A friend of mine told me recently there are different types of fans when it comes to expectations:

For some, hope springs eternal.  It's the fan who always believes the Cajuns will win, even if logic says they won't.  It's the fan who believes in over achievement to the point where he expects it just about every year.  He agonizes over every loss.  Each loss is the end of the world.  This is the fan who usually is at least a little disappointed when the season ends.

There is the fan who is analytical and probably a little more reasonable.  He looks to those returning to a team.  He understands there's a learning curve for most newcomers.  He figures his team will get better as the season progresses.  At the end of the year, he usually gets what he expects.

Then there is the fan who keeps expectations low.  He figures if he shoots low, he won't be disappointed.  Every time the team wins, it's a celebration because he wasn't necessarily expecting it.

And, my friend is right.  You can pretty much put fans in one of these three categories.

I usually am in the middle, because in my job, I have to try to stay away from being too much of a fan.  My expectations were very high in 2014 because of all the returning pieces from a solid 2013 team.  The expectations were met by a team that won 58 games.  I, like many, felt real disappointment when the season came to an end.

In 2015 most of those players were gone.  The Cajuns were relying on freshman pitchers.  And, because I didn't know what to expect, I had no expectations.  It would have been wrong, looking at the team on paper, to expect another regional trip.  And, during the season it was more of watching players grow up than it was performance.  Even at the end of the season, I wasn't expecting things to last past the conference tournament.

Then Stefan Trosclair hit a grand slam home run.

Oh, my word, Jay.

And, three wins later, it was a super regional.  2015 totally exceeded anything I dreamed of for that year.

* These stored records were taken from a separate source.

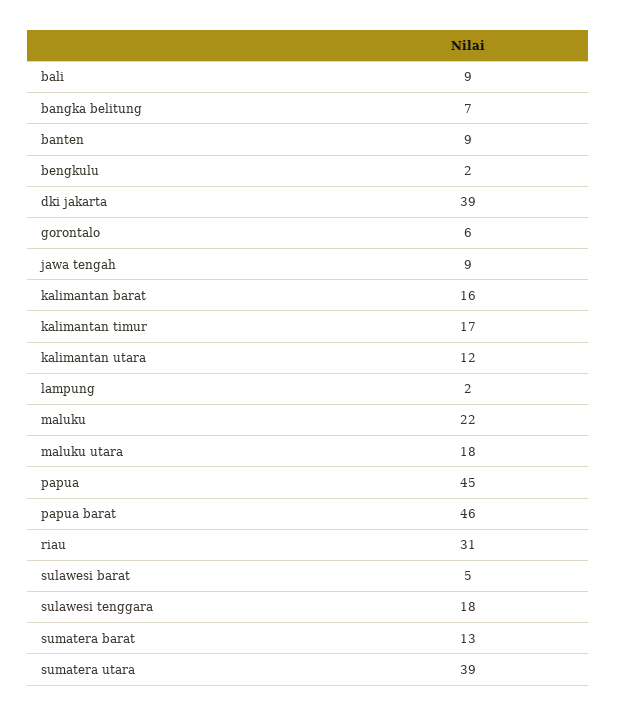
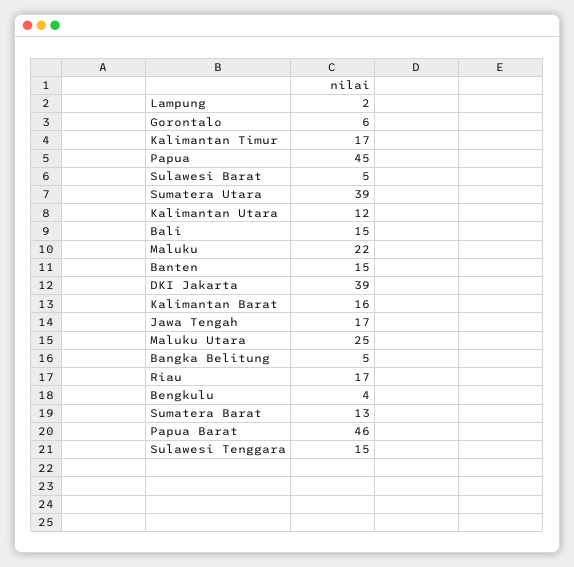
  {
-   "bali": 9,
+   "bali": 15,
-   "bangka belitung": 7,
+   "bangka belitung": 5,
-   "banten": 9,
+   "banten": 15,
-   "bengkulu": 2,
+   "bengkulu": 4,
    "dki jakarta": 39,
    "gorontalo": 6,
-   "jawa tengah": 9,
+   "jawa tengah": 17,
    "kalimantan barat": 16,
    "kalimantan timur": 17,
    "kalimantan utara": 12,
    "lampung": 2,
    "maluku": 22,
-   "maluku utara": 18,
+   "maluku utara": 25,
    "papua": 45,
    "papua barat": 46,
-   "riau": 31,
+   "riau": 17,
    "sulawesi barat": 5,
-   "sulawesi tenggara": 18,
+   "sulawesi tenggara": 15,
    "sumatera barat": 13,
    "sumatera utara": 39
  }

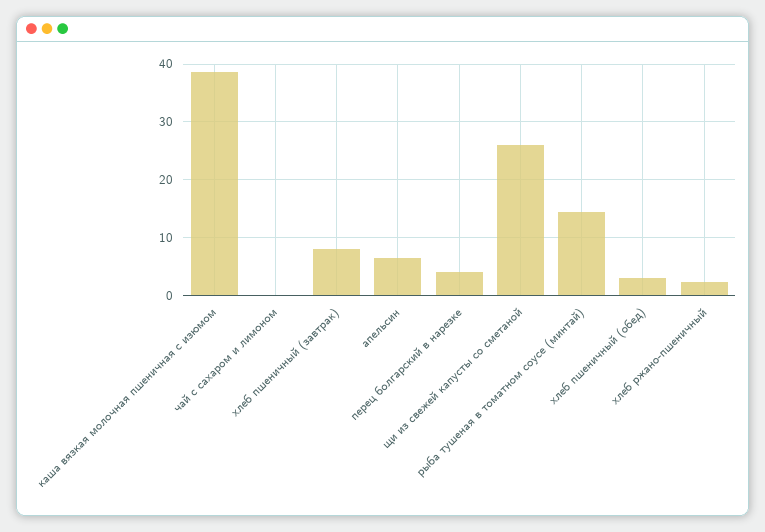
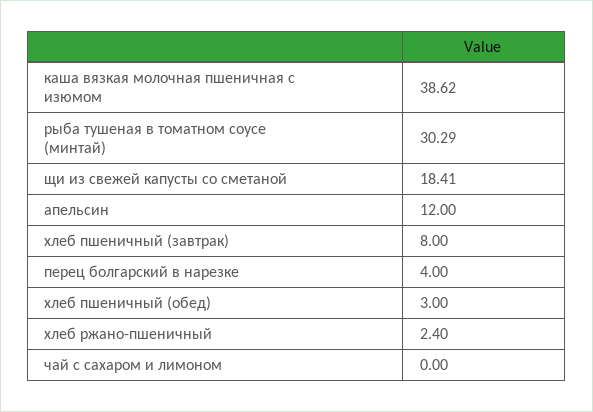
  {
    "каша вязкая молочная пшеничная с изюмом": 38.62,
    "чай с сахаром и лимоном": 0,
    "хлеб пшеничный (завтрак)": 8,
-   "апельсин": 6,
+   "апельсин": 12,
    "перец болгарский в нарезке": 4,
-   "щи из свежей капусты со сметаной": 26,
+   "щи из свежей капусты со сметаной": 18.41,
-   "рыба тушеная в томатном соусе (минтай)": 14,
+   "рыба тушеная в томатном соусе (минтай)": 30.29,
    "хлеб пшеничный (обед)": 3,
    "хлеб ржано-пшеничный": 2.4
  }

Last season so many fans saw the bulk of the pitching staff returning as sophomores and there was plenty of preseason excitement.  But there were also a lot of new faces on offense, Blake Trahan was gone and I had plenty of questions about the team.  I knew they'd be good.  But I also kept saying to anyone who would listen, I felt 2017 was going to be even better.

And, here we are.

The Cajuns have arguably their deepest and most talented pitching staff ever.  They have veterans who can play.  They have newcomers the Major League baseball draft have noticed.  They have leaders.  They have a great coaching staff.

So many pieces have to fall into place at just the right time in order for a lower budget school to make it deep in the postseason, and talent is just the beginning.  And, therefore, to project a team like the Cajuns to a host regional site, a national seed, a super regional, a College World Series team or even a national title contender is pretty much a crapshoot.

There are so many intangibles, that kind of expectation might not be fair.  All it takes is one bad inning, as the Cajuns discovered in 2014.

But I'll stand by what I said a year ago.  This team has a chance to surpass what the 2016 team accomplished.

My expectation?  This team will be good.

In fact, I expect they'll be very good.